- **Consignes**
[1] Renvoyez tel quel le passage des critiques de films qui va de "Dédales (roumain, titre" jusqu'à "Humain et désenchanté." inclus.
[2] Dressez la liste de tous les réalisateurs cités dans les critiques de films.
[3] Prolongez les critiques de films, s'il vous plaît, à partir de l'endroit où elles s'arrêtent.
***** Extrait du texte
Elvis, Baz Luhrmann avec Austin Butler dans le rôle d'Elvis. Excellent biopic, avec du grand spectacle / gros moyens où il faut comme il faut, et à l'arrière-plan, le personnage du producteur-vampire, narrateur de l'histoire.

Dédales (roumain, titre original : Miracol) Bogdan George Apetri.  Où l'on comprend que le réalisateur vomit la musique populaire traditionnelle, le pouvoir du clergé, et est plutôt circonspect sur les méthodes de la police roumaine. C'est un bon film dont on se demande longtemps où il nous emmène, avec une bonne part de mystère et de fausses pistes.  

La Nuit du 12. Dominik Moll.  Belle histoire d'enquête criminelle (le crime de la nuit du 12). Humain et désenchanté.

Les Nuits de Mashad Ali Abbasi : une journaliste sur la piste d'un tueur de prostituées dans les bas-fonds de Mashad. Il s'est donné pour mission de purifier la ville sainte de la pourriture. La police pas très empressée à le poursuivre. La population plutôt indifférente, voire de son côté quand il jugé. Le tueur persuadé de la justesse de ses actes. La journaliste en butte au machisme et la misogynie ordinaires. Pas mal, assez crade, désespérant.
**********
***** Données fournies
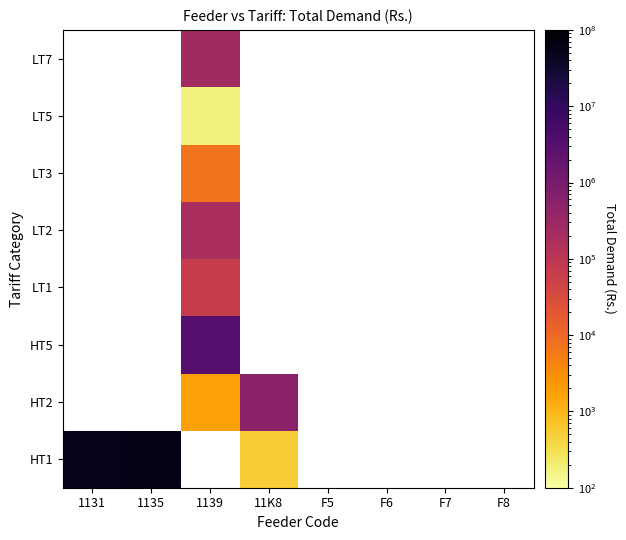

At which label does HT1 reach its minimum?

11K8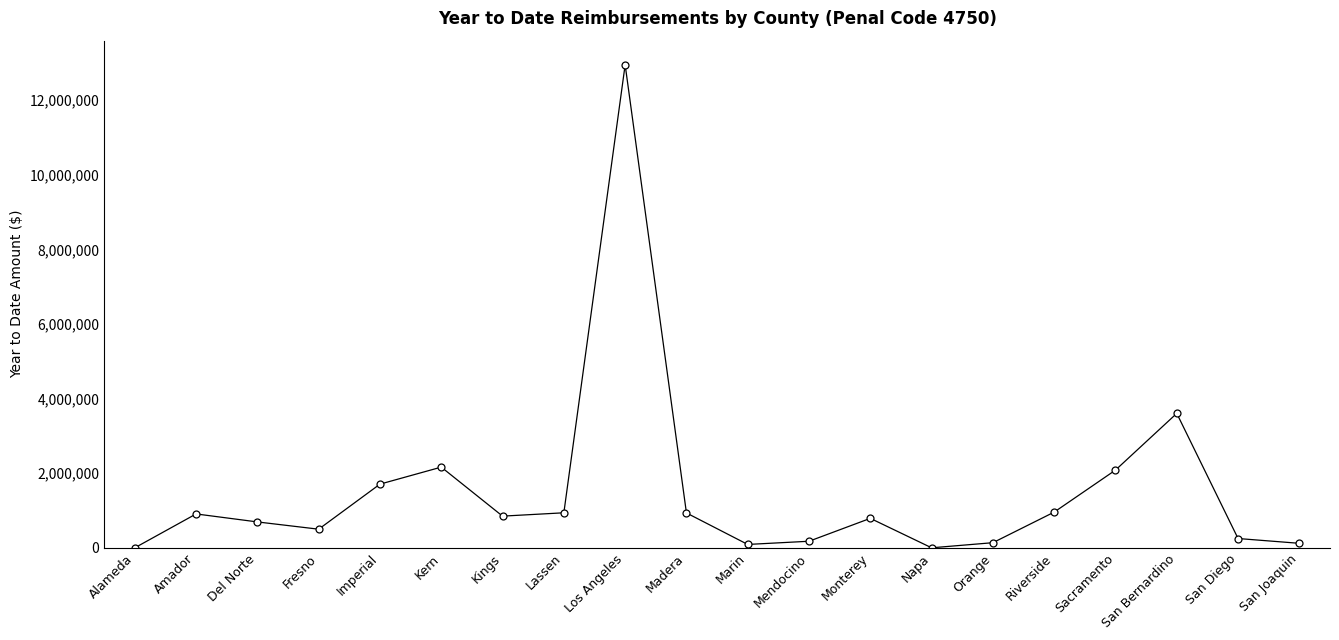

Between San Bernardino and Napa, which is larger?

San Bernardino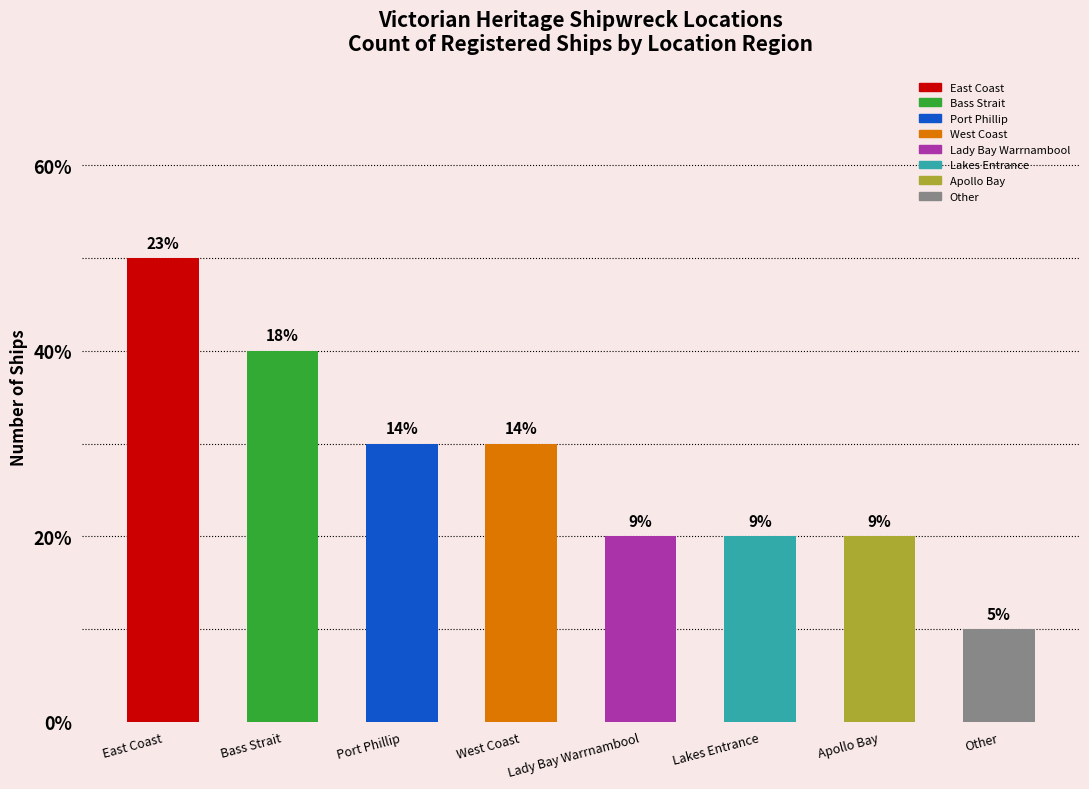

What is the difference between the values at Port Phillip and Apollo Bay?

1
**********
- **Résultats**
[1]
Dédales (roumain, titre original : Miracol) Bogdan George Apetri.  Où l'on comprend que le réalisateur vomit la musique populaire traditionnelle, le pouvoir du clergé, et est plutôt circonspect sur les méthodes de la police roumaine. C'est un bon film dont on se demande longtemps où il nous emmène, avec une bonne part de mystère et de fausses pistes.  

La Nuit du 12. Dominik Moll.  Belle histoire d'enquête criminelle (le crime de la nuit du 12). Humain et désenchanté.

[2]
- Baz Luhrmann
- Bogdan George Apetri
- Dominik Moll
- Ali Abbasi

[3]
Costa Brava Lebanon, Mounia Aki. Ou comment l'installation d'une décharge -soi-disant aux normes etc- au pied de leur propriété, en pleine nature, vient pourrir la vie que s'était construite une famille en rupture de Beyrouth (sa violence, sa pollution etc). La mère (ex-chanteuse star), le père, la fille adolescente, la petite fille (extraordinaire) et la grand-mère sont confrontés à la progression du chantier, des nuisances, des pressions pour les faire déguerpir et y réagissent chacun à leur manière. Très bien. Révèle chez chacun ses lignes de fracture. (Le titre vient du nom d'une plage de rêve au Liban qui a été pourrie de la même manière.)

As Bestas : Rodrigo Sorogoyen avec Marina Foïs, Denis Ménochet. Des néo-ruraux seniors et français s'installent quelque part dans les Pyrénées espagnoles, en tout cas dans un rude pays montagneux (Galice ?) pour se recycler dans l'agriculture bio. Ils sont confrontés à l’hostilité/rejet/haine des « vrais » ruraux : anti-intrus, anti-français, anti nouvelle agriculture etc. Très rude, très bien. Ambiance d'hostilité et de malaise à couper au couteau.

Entre la vie et la mort, Giordano Gederlini, avec Antonio de la Torre. Un conducteur de métro à Bruxelles, son fils qui tombe sur les rails quasiment sous sa rame, les flics sur son dos, une enquête en cours, un très sale type qui fait irruption chez lui… Le père va mener son enquête, parallèlement à celle des flics et la vérité apparaît peu à peu dans une ambiance bien sale et bien sombre. C’est plutôt bien.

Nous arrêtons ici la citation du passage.